Work task
Please transcribe the data that follows without the pictures, keeping every word the same.

Stored data entries:
##############################
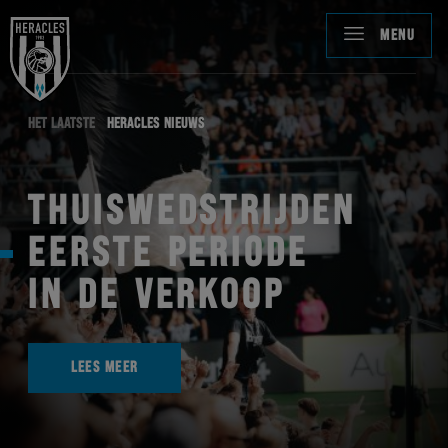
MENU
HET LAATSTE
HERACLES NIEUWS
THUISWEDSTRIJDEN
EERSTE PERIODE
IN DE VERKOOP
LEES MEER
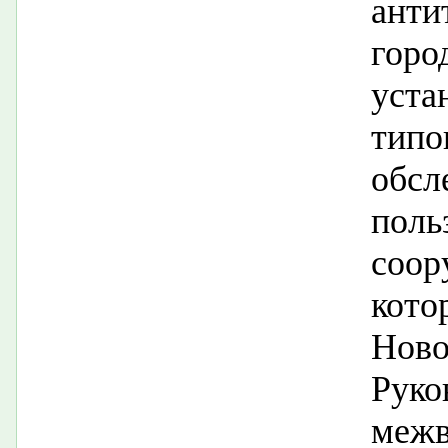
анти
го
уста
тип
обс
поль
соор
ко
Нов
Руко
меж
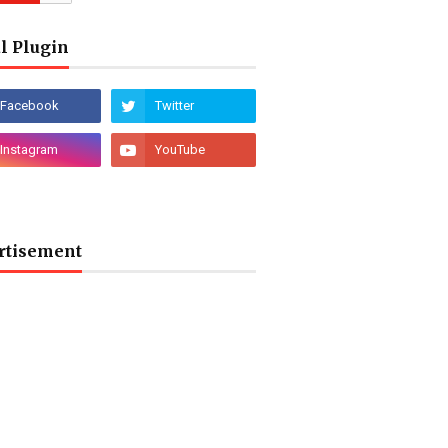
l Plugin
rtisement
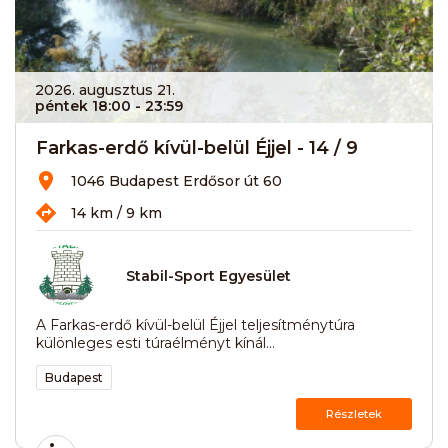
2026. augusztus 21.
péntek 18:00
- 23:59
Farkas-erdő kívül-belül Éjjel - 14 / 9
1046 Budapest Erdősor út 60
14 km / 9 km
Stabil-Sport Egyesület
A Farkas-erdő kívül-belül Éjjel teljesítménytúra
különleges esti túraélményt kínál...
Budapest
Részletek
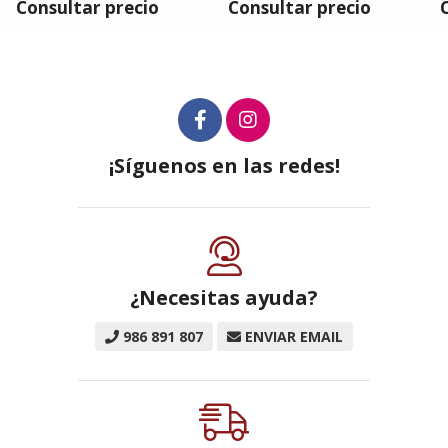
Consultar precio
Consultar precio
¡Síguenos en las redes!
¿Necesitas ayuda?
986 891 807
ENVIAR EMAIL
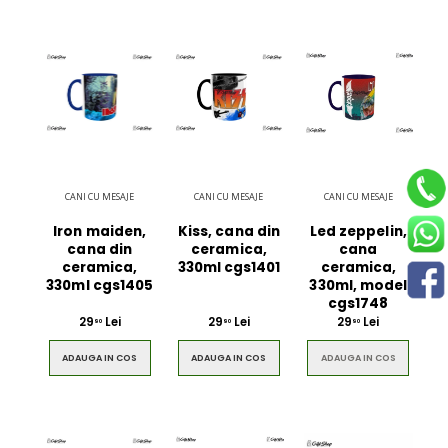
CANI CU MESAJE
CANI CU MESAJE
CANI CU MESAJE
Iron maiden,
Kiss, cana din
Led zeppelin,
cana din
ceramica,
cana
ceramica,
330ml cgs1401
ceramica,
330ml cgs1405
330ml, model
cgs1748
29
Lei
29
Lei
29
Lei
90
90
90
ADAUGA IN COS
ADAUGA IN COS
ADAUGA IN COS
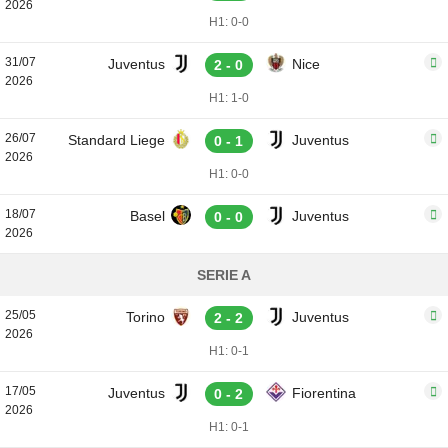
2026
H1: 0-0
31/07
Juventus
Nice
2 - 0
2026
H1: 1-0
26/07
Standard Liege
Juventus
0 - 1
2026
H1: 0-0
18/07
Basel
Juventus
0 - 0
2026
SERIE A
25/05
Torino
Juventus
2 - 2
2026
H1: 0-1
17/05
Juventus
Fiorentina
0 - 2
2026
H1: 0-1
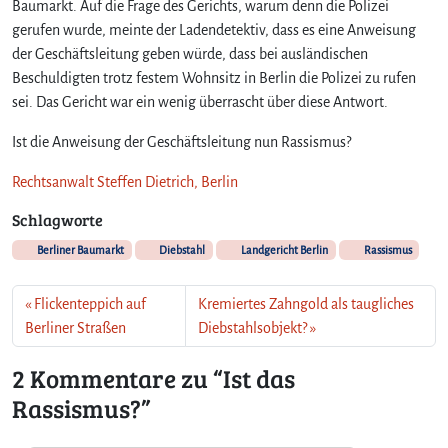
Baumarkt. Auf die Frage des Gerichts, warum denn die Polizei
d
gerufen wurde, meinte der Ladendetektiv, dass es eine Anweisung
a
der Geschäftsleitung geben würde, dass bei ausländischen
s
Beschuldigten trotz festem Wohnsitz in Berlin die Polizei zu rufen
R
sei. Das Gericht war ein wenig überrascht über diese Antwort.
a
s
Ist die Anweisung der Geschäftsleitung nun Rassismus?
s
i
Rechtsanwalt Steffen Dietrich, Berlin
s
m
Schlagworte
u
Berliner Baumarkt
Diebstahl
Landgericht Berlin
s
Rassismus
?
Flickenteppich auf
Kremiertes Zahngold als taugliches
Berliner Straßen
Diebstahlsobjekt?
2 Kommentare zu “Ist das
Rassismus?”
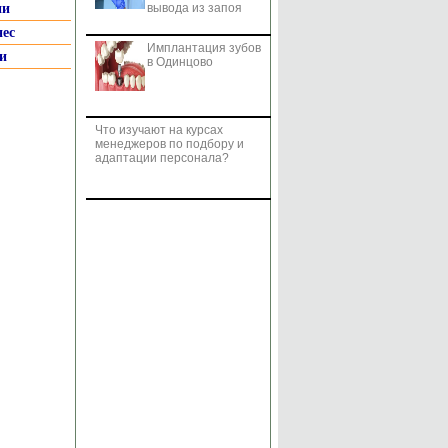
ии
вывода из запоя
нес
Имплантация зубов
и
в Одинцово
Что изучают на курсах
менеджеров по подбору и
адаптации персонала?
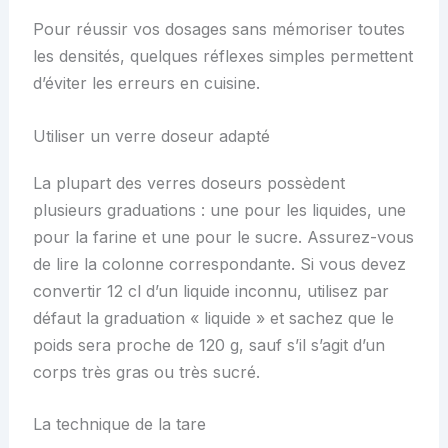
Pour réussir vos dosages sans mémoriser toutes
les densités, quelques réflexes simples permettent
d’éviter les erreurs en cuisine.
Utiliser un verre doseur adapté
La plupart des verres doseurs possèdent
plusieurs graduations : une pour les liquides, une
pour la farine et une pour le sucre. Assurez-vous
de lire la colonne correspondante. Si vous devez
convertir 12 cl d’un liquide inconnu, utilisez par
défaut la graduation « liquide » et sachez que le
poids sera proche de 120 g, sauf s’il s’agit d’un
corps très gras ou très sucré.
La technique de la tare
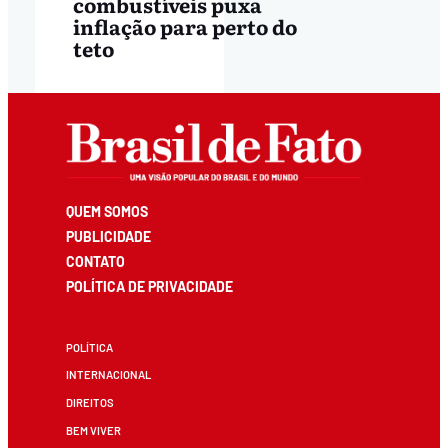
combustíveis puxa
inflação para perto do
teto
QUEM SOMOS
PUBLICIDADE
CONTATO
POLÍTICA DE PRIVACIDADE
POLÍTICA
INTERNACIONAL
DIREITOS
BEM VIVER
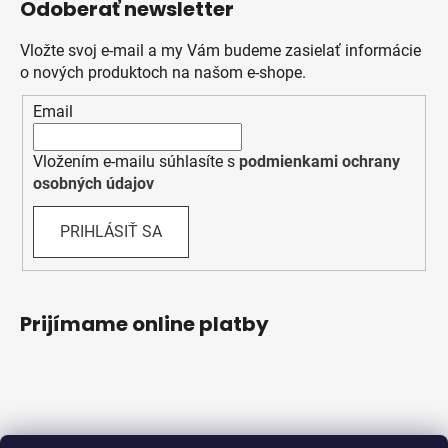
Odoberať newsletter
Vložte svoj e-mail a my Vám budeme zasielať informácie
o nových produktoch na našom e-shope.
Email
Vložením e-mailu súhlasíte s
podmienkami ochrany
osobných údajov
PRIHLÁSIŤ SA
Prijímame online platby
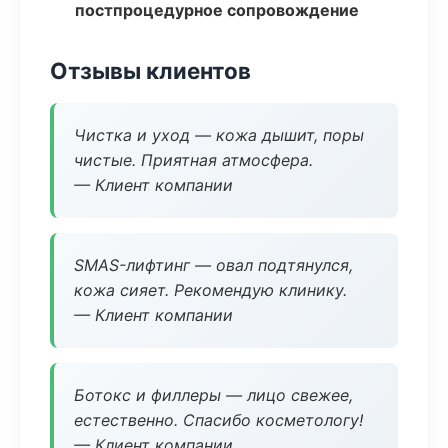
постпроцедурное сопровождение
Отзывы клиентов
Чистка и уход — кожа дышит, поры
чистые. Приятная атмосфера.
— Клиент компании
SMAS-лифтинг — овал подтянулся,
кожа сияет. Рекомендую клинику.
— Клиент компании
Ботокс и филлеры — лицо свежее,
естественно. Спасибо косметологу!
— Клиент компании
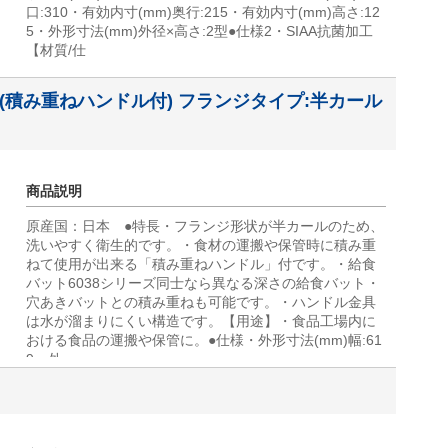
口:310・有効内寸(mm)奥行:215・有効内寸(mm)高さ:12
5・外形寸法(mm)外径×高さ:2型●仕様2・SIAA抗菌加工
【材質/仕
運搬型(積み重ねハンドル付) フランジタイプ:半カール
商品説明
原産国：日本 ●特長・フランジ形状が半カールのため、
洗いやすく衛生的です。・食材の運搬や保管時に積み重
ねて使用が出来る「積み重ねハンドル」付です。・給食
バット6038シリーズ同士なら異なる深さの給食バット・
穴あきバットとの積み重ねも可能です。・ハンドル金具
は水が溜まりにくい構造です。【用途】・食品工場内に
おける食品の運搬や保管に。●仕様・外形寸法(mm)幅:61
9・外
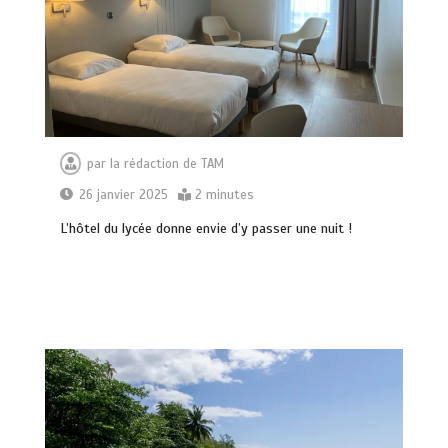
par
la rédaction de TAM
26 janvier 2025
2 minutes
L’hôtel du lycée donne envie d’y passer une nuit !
##############################
Answer space
MENU
HET LAATSTE
HERACLES NIEUWS
THUISWEDSTRIJDEN
EERSTE PERIODE
IN DE VERKOOP
LEES MEER
анти
го
уста
тип
обс
поль
соор
ко
Нов
Руко
меж
l Plugin
rtisement
2026. augusztus 21.
péntek 18:00
- 23:59
Farkas-erdő kívül-belül Éjjel - 14 / 9
1046 Budapest Erdősor út 60
14 km / 9 km
Stabil-Sport Egyesület
A Farkas-erdő kívül-belül Éjjel teljesítménytúra
különleges esti túraélményt kínál...
Budapest
Részletek
Consultar precio
Consultar precio
¡Síguenos en las redes!
¿Necesitas ayuda?
986 891 807
ENVIAR EMAIL
CANI CU MESAJE
CANI CU MESAJE
CANI CU MESAJE
Iron maiden,
Kiss, cana din
Led zeppelin,
cana din
ceramica,
cana
ceramica,
330ml cgs1401
ceramica,
330ml cgs1405
330ml, model
cgs1748
29
Lei
29
Lei
29
Lei
90
90
90
ADAUGA IN COS
ADAUGA IN COS
ADAUGA IN COS
2026
H1: 0-0
31/07
Juventus
Nice
2 - 0
2026
H1: 1-0
26/07
Standard Liege
Juventus
0 - 1
2026
H1: 0-0
18/07
Basel
Juventus
0 - 0
2026
SERIE A
25/05
Torino
Juventus
2 - 2
2026
H1: 0-1
17/05
Juventus
Fiorentina
0 - 2
2026
H1: 0-1
Baumarkt. Auf die Frage des Gerichts, warum denn die Polizei
d
gerufen wurde, meinte der Ladendetektiv, dass es eine Anweisung
a
der Geschäftsleitung geben würde, dass bei ausländischen
s
Beschuldigten trotz festem Wohnsitz in Berlin die Polizei zu rufen
R
sei. Das Gericht war ein wenig überrascht über diese Antwort.
a
s
Ist die Anweisung der Geschäftsleitung nun Rassismus?
s
i
Rechtsanwalt Steffen Dietrich, Berlin
s
m
Schlagworte
u
Berliner Baumarkt
Diebstahl
Landgericht Berlin
s
Rassismus
?
Flickenteppich auf
Kremiertes Zahngold als taugliches
Berliner Straßen
Diebstahlsobjekt?
2 Kommentare zu “Ist das
Rassismus?”
ии
вывода из запоя
нес
Имплантация зубов
и
в Одинцово
Что изучают на курсах
менеджеров по подбору и
адаптации персонала?
Pour réussir vos dosages sans mémoriser toutes
les densités, quelques réflexes simples permettent
d’éviter les erreurs en cuisine.
Utiliser un verre doseur adapté
La plupart des verres doseurs possèdent
plusieurs graduations : une pour les liquides, une
pour la farine et une pour le sucre. Assurez-vous
de lire la colonne correspondante. Si vous devez
convertir 12 cl d’un liquide inconnu, utilisez par
défaut la graduation « liquide » et sachez que le
poids sera proche de 120 g, sauf s’il s’agit d’un
corps très gras ou très sucré.
La technique de la tare
combustíveis puxa
inflação para perto do
teto
QUEM SOMOS
PUBLICIDADE
CONTATO
POLÍTICA DE PRIVACIDADE
POLÍTICA
INTERNACIONAL
DIREITOS
BEM VIVER
Odoberať newsletter
Vložte svoj e-mail a my Vám budeme zasielať informácie
o nových produktoch na našom e-shope.
Email
Vložením e-mailu súhlasíte s
podmienkami ochrany
osobných údajov
PRIHLÁSIŤ SA
Prijímame online platby
постпроцедурное сопровождение
Отзывы клиентов
Чистка и уход — кожа дышит, поры
чистые. Приятная атмосфера.
— Клиент компании
SMAS-лифтинг — овал подтянулся,
кожа сияет. Рекомендую клинику.
— Клиент компании
Ботокс и филлеры — лицо свежее,
естественно. Спасибо косметологу!
— Клиент компании
口:310・有効内寸(mm)奥行:215・有効内寸(mm)高さ:12
5・外形寸法(mm)外径×高さ:2型●仕様2・SIAA抗菌加工
【材質/仕
運搬型(積み重ねハンドル付) フランジタイプ:半カール
商品説明
原産国：日本 ●特長・フランジ形状が半カールのため、
洗いやすく衛生的です。・食材の運搬や保管時に積み重
ねて使用が出来る「積み重ねハンドル」付です。・給食
バット6038シリーズ同士なら異なる深さの給食バット・
穴あきバットとの積み重ねも可能です。・ハンドル金具
は水が溜まりにくい構造です。【用途】・食品工場内に
おける食品の運搬や保管に。●仕様・外形寸法(mm)幅:61
9・外
par
la rédaction de TAM
26 janvier 2025
2 minutes
L’hôtel du lycée donne envie d’y passer une nuit !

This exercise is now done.